Localised & Systemic
Information
Scleroderma is a range of autoimmune conditions that cause hard, thickened areas of skin and sometimes problems with muscles, bones, internal organs and blood vessels. It can be localised or systemic.
It is rare in children, but a high index of clinical suspicion is required as prompt referral and treatment improves outcomes. Please refer all suspected cases urgently to Paediatric Rheumatology.
Most children (93%) will have Juvenile Localised Scleroderma, which has an incidence rate 3.4 per one million children per year. 20% of children with juvenile localised scleroderma can have extracutaneous features including arthritis, uveitis, autoimmune disease or neurological involvement.

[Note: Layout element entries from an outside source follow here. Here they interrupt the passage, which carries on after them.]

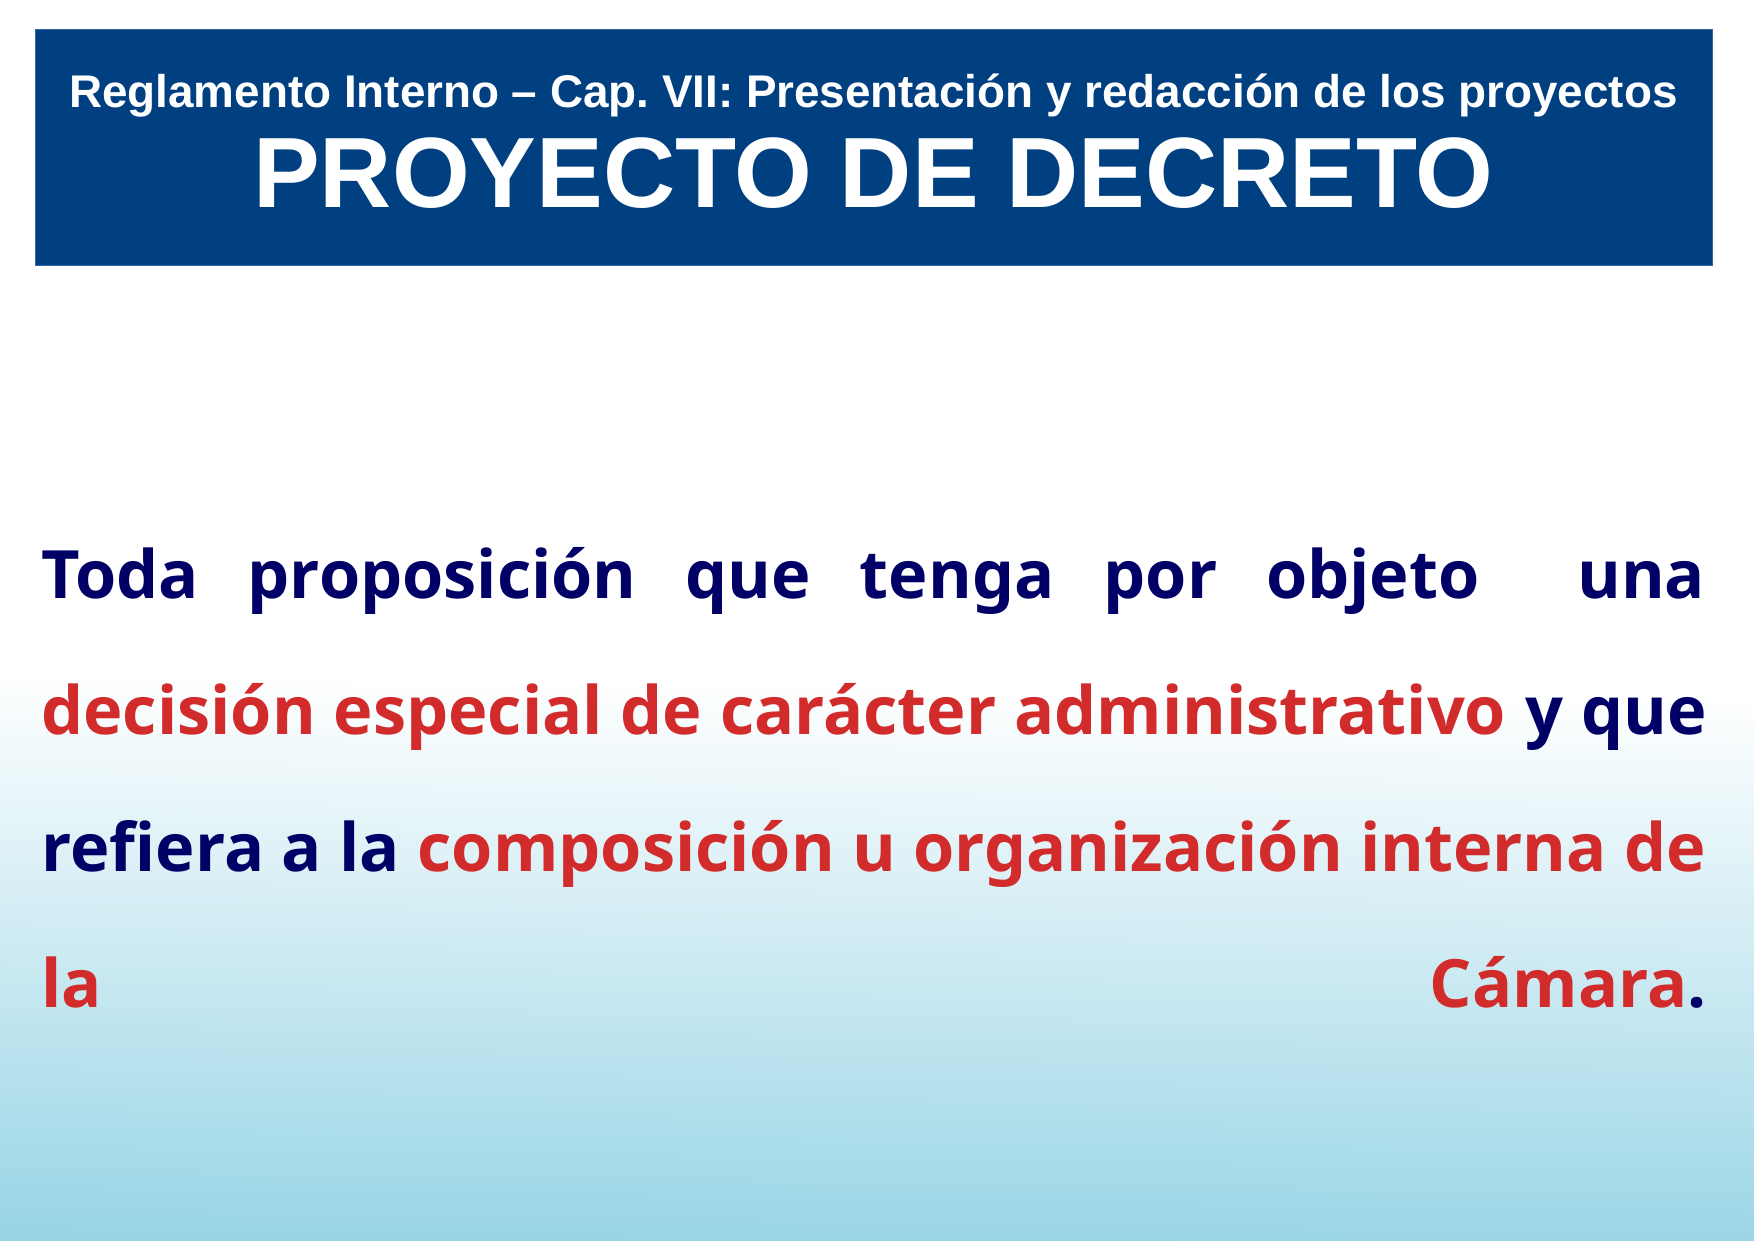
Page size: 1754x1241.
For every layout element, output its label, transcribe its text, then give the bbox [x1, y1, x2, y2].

title Toda proposición que tenga por objeto una decisión especial de carácter administrativo y que refiera a la composición u organización interna de la Cámara. [35, 283, 1713, 1217]
text_box Reglamento Interno – Cap. VII: Presentación y redacción de los proyectos PROYECTO DE DECRETO [35, 29, 1713, 266]
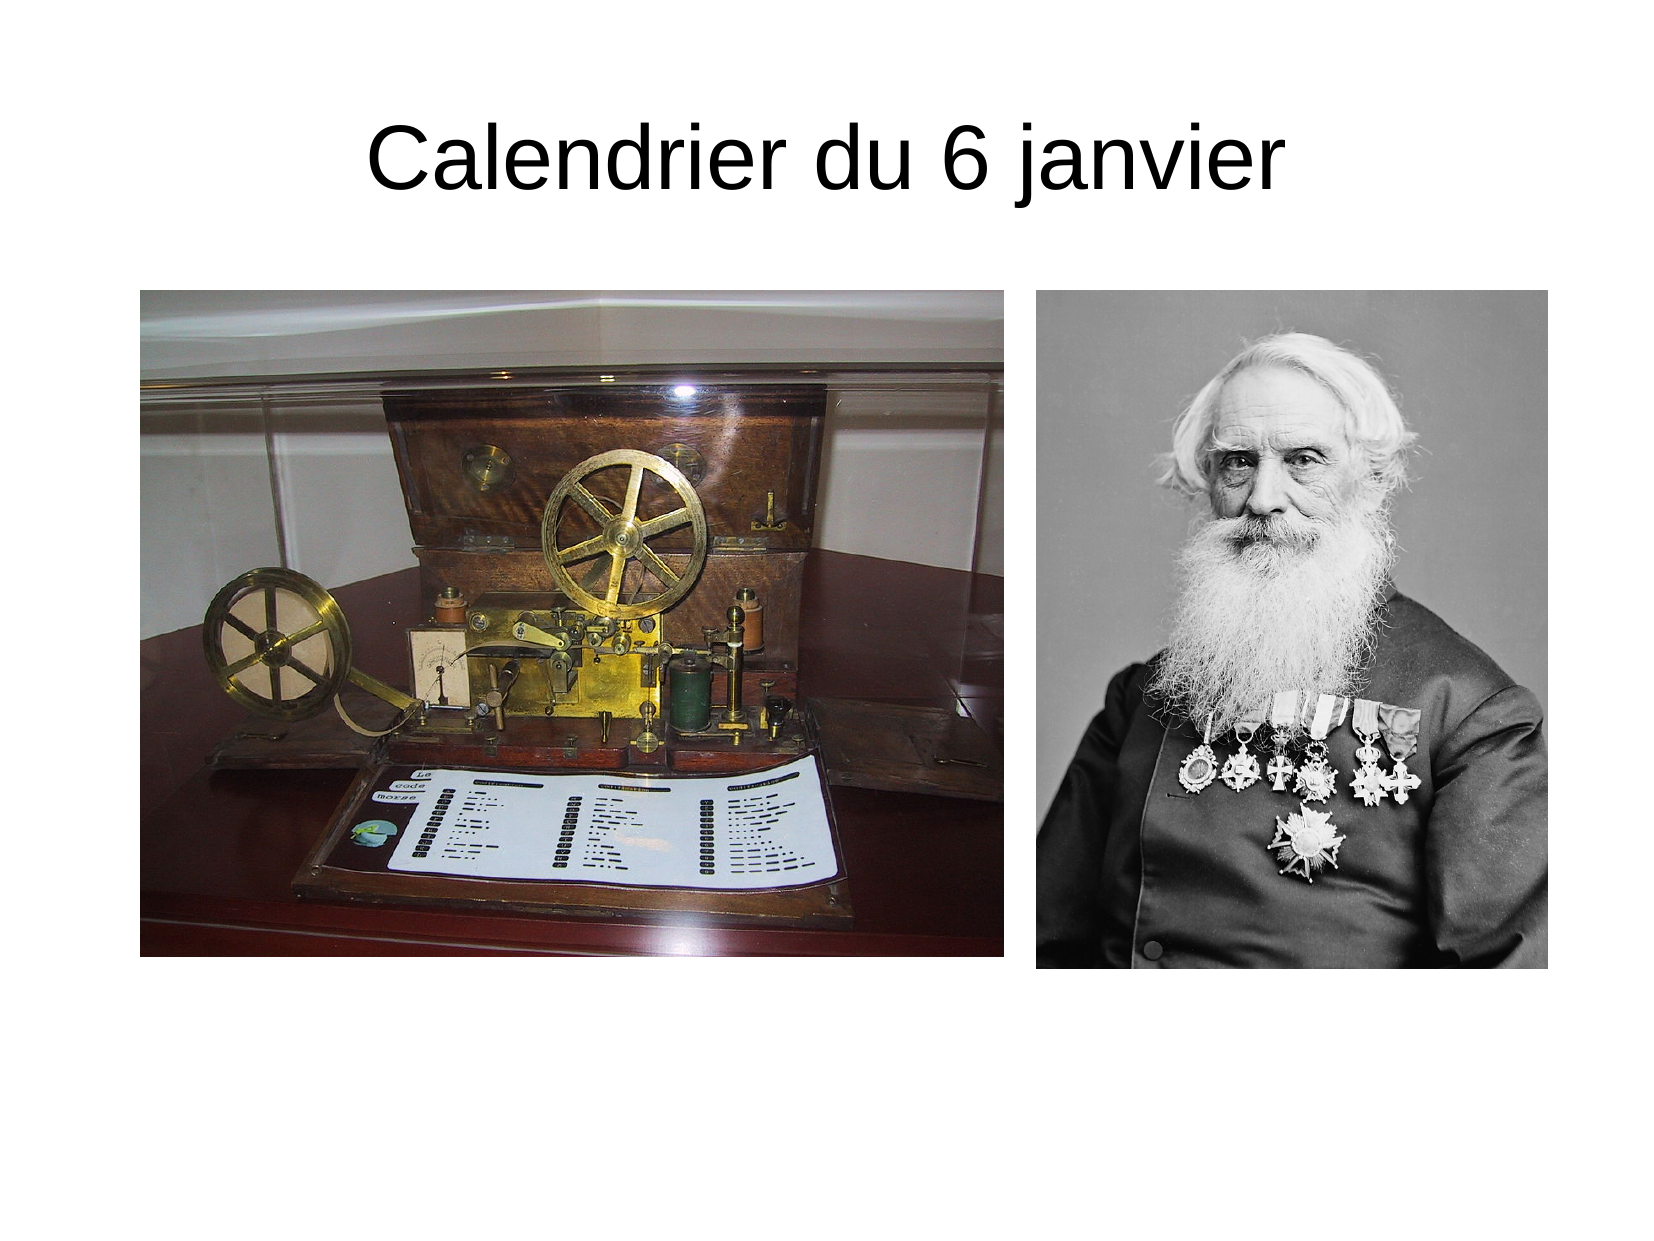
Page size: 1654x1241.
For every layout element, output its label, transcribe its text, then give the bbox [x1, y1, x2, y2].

picture [140, 290, 1004, 957]
picture [1036, 290, 1548, 969]
title Calendrier du 6 janvier [82, 97, 1571, 209]
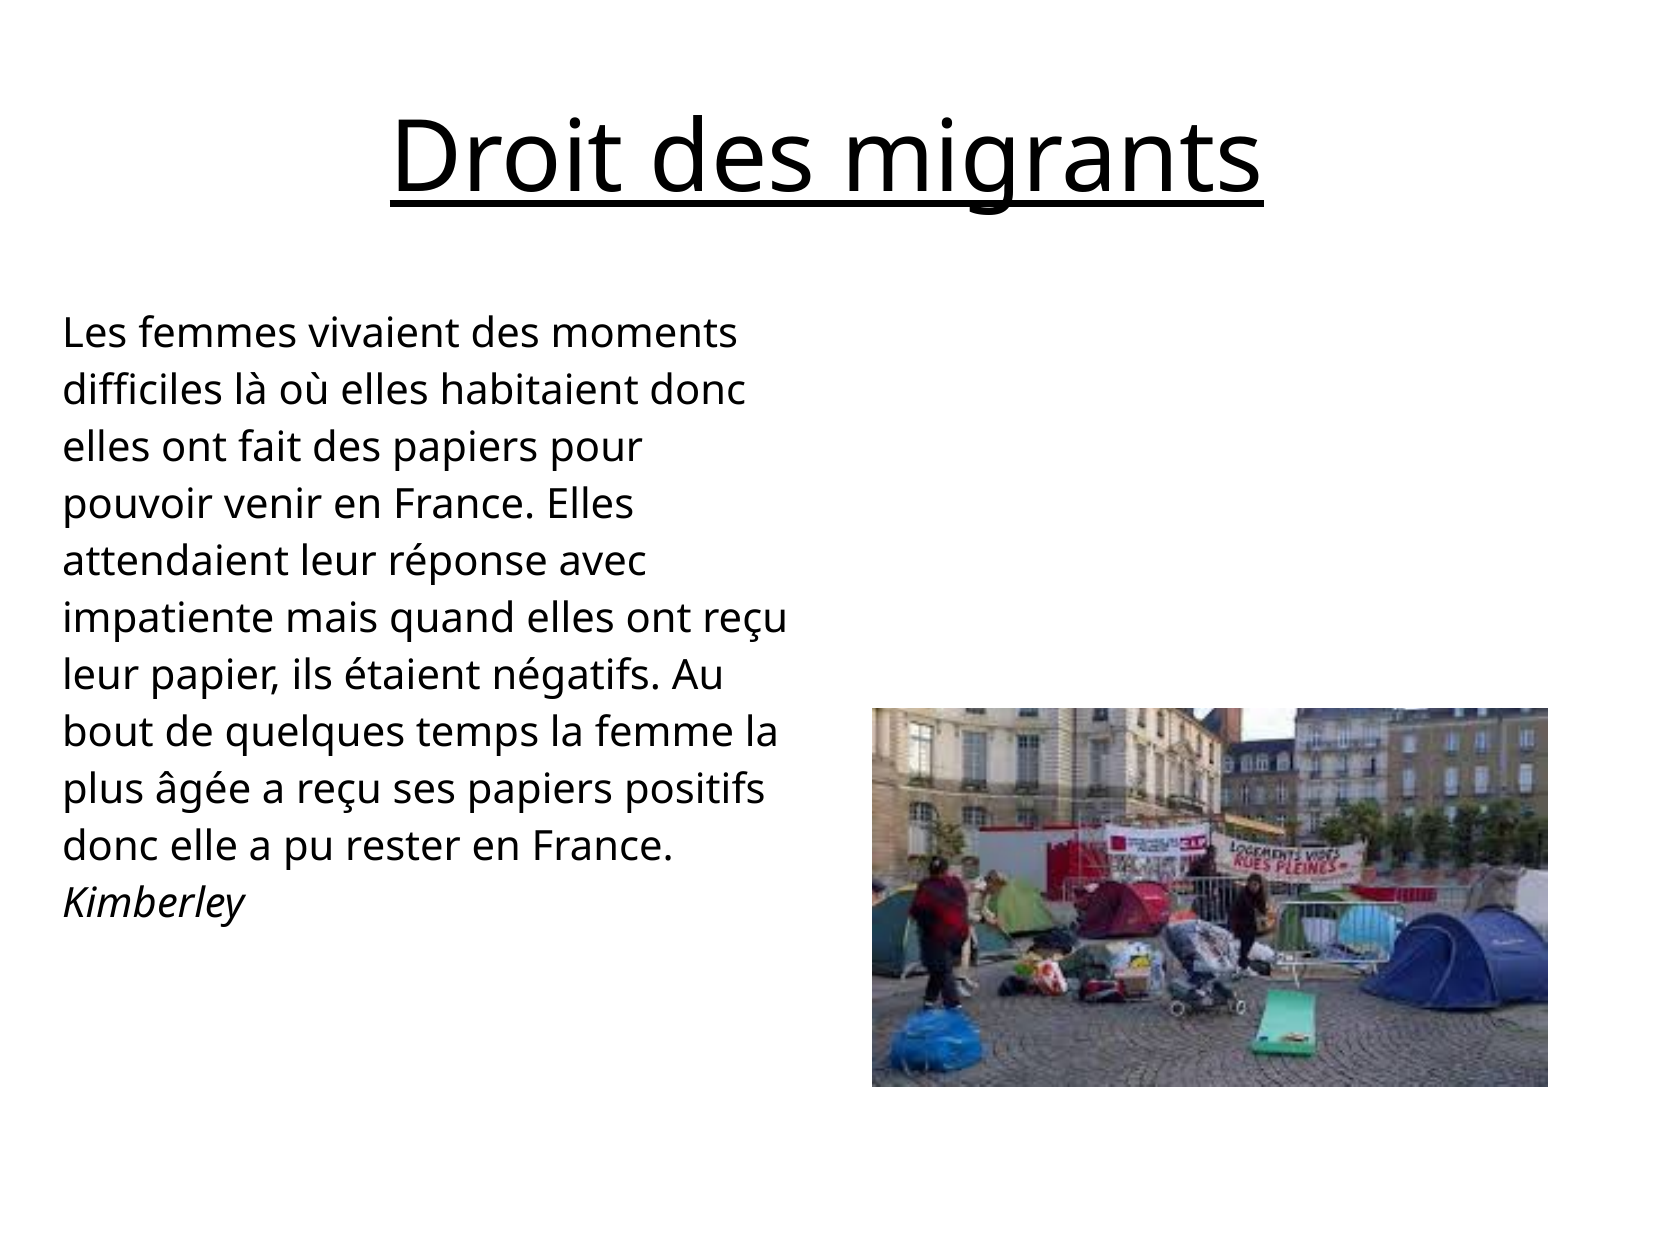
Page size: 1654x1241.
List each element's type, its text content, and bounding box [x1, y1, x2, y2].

picture [872, 708, 1548, 1087]
title Droit des migrants [82, 49, 1571, 257]
text_box Les femmes vivaient des moments difficiles là où elles habitaient donc elles ont fait des papiers pour pouvoir venir en France. Elles attendaient leur réponse avec impatiente mais quand elles ont reçu leur papier, ils étaient négatifs. Au bout de quelques temps la femme la plus âgée a reçu ses papiers positifs donc elle a pu rester en France. Kimberley [47, 295, 815, 891]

Suggested website to have a look at images to aid diagnosis: www.dermnetnz.org
- Localised:
- Morphoea
- Linear scleroderma
- En coup de sabre
- Progressive facial hemi-atrophy or Parry Romberg syndrome
Systemic sclerosis is extremely rare, with an incidence of 0.27 per 1 million children/year. Systemic sclerosis is associated with organ involvement and patients require a multisystem workup.
- Systemic:
- Limited cutaneous
- Diffuse cutaneous
- Undifferentiated connective tissue disease
- Overlap syndromes
Patients in both groups will often require treatment with steroids and systemic immunosuppression. A small number of patients can be managed with topical treatment alone in conjunction with Dermatology.
Please refer all suspected cases urgently to Paediatric Rheumatology.